063-family-education-is-not-repeating-the-family-of-origin-but-ending-the-transmission-of-trauma

Many parents’ ways of educating children

are not truly chosen by themselves,

but inherited from their families of origin.

They were beaten as children, so they grow up believing that “children must be beaten to become useful.”

They were scolded as children, so they use humiliation to stimulate their children.

They were controlled as children, so they control their children in the name of “for your own good.”

They were unseen as children, so they do not know how to see their own children.

They lacked love as children, so they do not know how to give stable love.

Thus the pain of one generation is packaged as educational experience and passed on to the next.

Many people say, “I grew up this way too.”

There is deep sadness hidden in this sentence.

Yes, you did grow up this way.

But you did not come through it without wounds.

You may have learned endurance,

but you may also have lost the ability to express true feelings.

You may have learned obedience,

but you may also have lost the courage to choose for yourself.

You may look strong,

but inside you may still carry a child who was never comforted.

You may have survived,

but survival does not mean there was no injury.

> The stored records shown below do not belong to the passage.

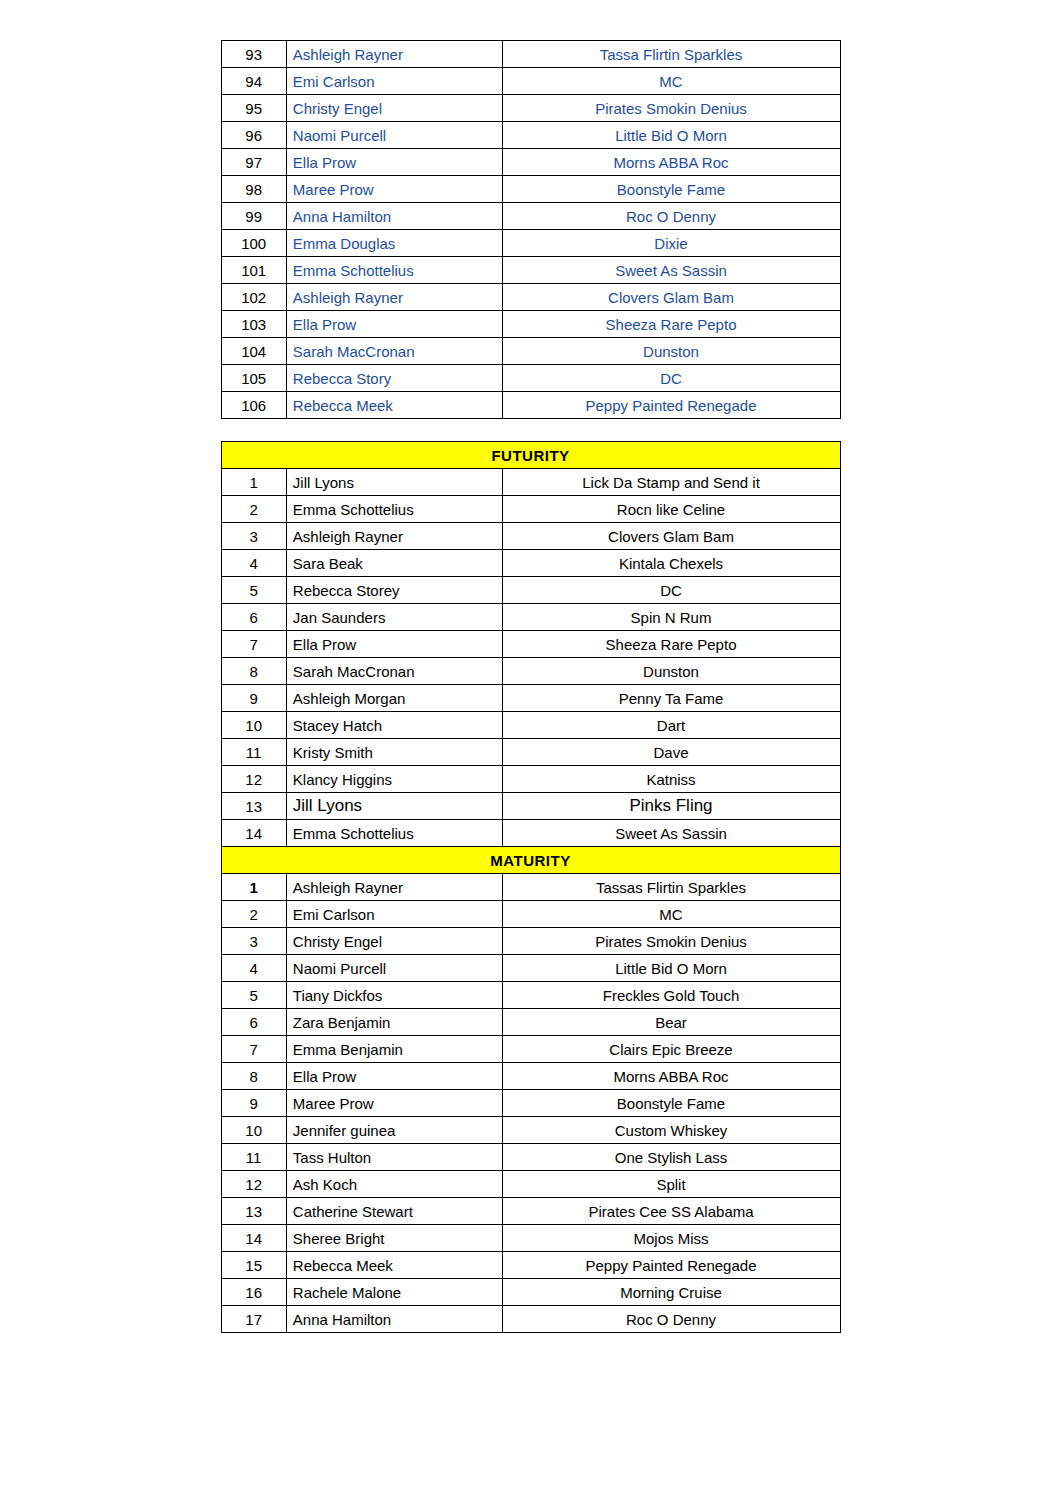| 93 | Ashleigh Rayner | Tassa Flirtin Sparkles |
| 94 | Emi Carlson | MC |
| 95 | Christy Engel | Pirates Smokin Denius |
| 96 | Naomi Purcell | Little Bid O Morn |
| 97 | Ella Prow | Morns ABBA Roc |
| 98 | Maree Prow | Boonstyle Fame |
| 99 | Anna Hamilton | Roc O Denny |
| 100 | Emma Douglas | Dixie |
| 101 | Emma Schottelius | Sweet As Sassin |
| 102 | Ashleigh Rayner | Clovers Glam Bam |
| 103 | Ella Prow | Sheeza Rare Pepto |
| 104 | Sarah MacCronan | Dunston |
| 105 | Rebecca Story | DC |
| 106 | Rebecca Meek | Peppy Painted Renegade |
| FUTURITY |
| 1 | Jill Lyons | Lick Da Stamp and Send it |
| 2 | Emma Schottelius | Rocn like Celine |
| 3 | Ashleigh Rayner | Clovers Glam Bam |
| 4 | Sara Beak | Kintala Chexels |
| 5 | Rebecca Storey | DC |
| 6 | Jan Saunders | Spin N Rum |
| 7 | Ella Prow | Sheeza Rare Pepto |
| 8 | Sarah MacCronan | Dunston |
| 9 | Ashleigh Morgan | Penny Ta Fame |
| 10 | Stacey Hatch | Dart |
| 11 | Kristy Smith | Dave |
| 12 | Klancy Higgins | Katniss |
| 13 | Jill Lyons | Pinks Fling |
| 14 | Emma Schottelius | Sweet As Sassin |
| MATURITY |
| 1 | Ashleigh Rayner | Tassas Flirtin Sparkles |
| 2 | Emi Carlson | MC |
| 3 | Christy Engel | Pirates Smokin Denius |
| 4 | Naomi Purcell | Little Bid O Morn |
| 5 | Tiany Dickfos | Freckles Gold Touch |
| 6 | Zara Benjamin | Bear |
| 7 | Emma Benjamin | Clairs Epic Breeze |
| 8 | Ella Prow | Morns ABBA Roc |
| 9 | Maree Prow | Boonstyle Fame |
| 10 | Jennifer guinea | Custom Whiskey |
| 11 | Tass Hulton | One Stylish Lass |
| 12 | Ash Koch | Split |
| 13 | Catherine Stewart | Pirates Cee SS Alabama |
| 14 | Sheree Bright | Mojos Miss |
| 15 | Rebecca Meek | Peppy Painted Renegade |
| 16 | Rachele Malone | Morning Cruise |
| 17 | Anna Hamilton | Roc O Denny |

If a person does not become aware of his wounds,

he may easily turn those wounds into methods of educating children.

He may say:

“My parents treated me this way too.”

“Didn’t I grow up anyway?”

“Children cannot be spoiled.”

“Children today are just too fragile.”

But the deeper question is:

Have you ever sincerely asked yourself whether the child you once were was truly happy?

Were you respected?

Were you understood?

Did you grow up in fear?

Did you once swear in your heart that you would never become that kind of adult?

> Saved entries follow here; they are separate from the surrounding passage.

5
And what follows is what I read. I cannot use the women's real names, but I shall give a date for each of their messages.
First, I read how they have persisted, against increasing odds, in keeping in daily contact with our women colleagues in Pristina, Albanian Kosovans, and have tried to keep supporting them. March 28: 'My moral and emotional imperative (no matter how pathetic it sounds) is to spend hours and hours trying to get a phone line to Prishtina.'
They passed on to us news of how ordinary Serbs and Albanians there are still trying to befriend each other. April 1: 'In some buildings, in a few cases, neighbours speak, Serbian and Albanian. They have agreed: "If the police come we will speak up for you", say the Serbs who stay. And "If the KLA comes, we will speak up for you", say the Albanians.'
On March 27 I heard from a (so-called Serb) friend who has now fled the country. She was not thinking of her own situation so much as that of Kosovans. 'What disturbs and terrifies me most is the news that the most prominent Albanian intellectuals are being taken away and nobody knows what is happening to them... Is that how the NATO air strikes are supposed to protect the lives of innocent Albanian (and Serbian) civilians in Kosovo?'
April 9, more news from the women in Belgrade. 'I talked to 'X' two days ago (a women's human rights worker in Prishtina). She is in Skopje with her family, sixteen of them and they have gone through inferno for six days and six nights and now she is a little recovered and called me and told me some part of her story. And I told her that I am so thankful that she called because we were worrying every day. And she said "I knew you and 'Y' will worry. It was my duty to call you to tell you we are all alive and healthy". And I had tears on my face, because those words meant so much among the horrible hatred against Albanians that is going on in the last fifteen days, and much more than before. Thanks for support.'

Family civilization helps us complete a crucial awakening:

Not everything passed down from the previous generation deserves to be passed on.

There is wisdom in tradition, but also trauma.

There is value in experience, but also harm.

There is love in what our parents gave us, but there may also be unprocessed pain.

Maturity is not blindly copying the previous generation.

Maturity is the ability to discern:

What deserves to be inherited, and what must be ended.

If the previous generation gave us diligence, we can inherit it.

If they gave us responsibility, we can inherit it.

If they gave us resilience, we can inherit it.

But if the previous generation gave us violence, control, humiliation, indifference, and fear,

we must not continue to pass these on as education.

True filial piety is not repeating the mistakes of one’s parents.

True maturity is not making one’s child repeat one’s own suffering.

The starting point of becoming a civilized parent

is often not learning more techniques,

but honestly seeing:

What have I brought from my family of origin?

Which wounds in me are affecting my child?

Am I unconsciously passing on the very things I once hated most?

When a parent is willing to reflect in this way,

the transmission of trauma becomes possible to end.

Family civilization does not ask us to hate the previous generation.

It asks us to stop unconsciously copying them.

It does not ask us to remain forever immersed in trauma.

It asks us to transform pain into awakening, awakening into responsibility, and responsibility into new family practice.

If a wounded person can stop passing pain to his child,

he is already creating civilization.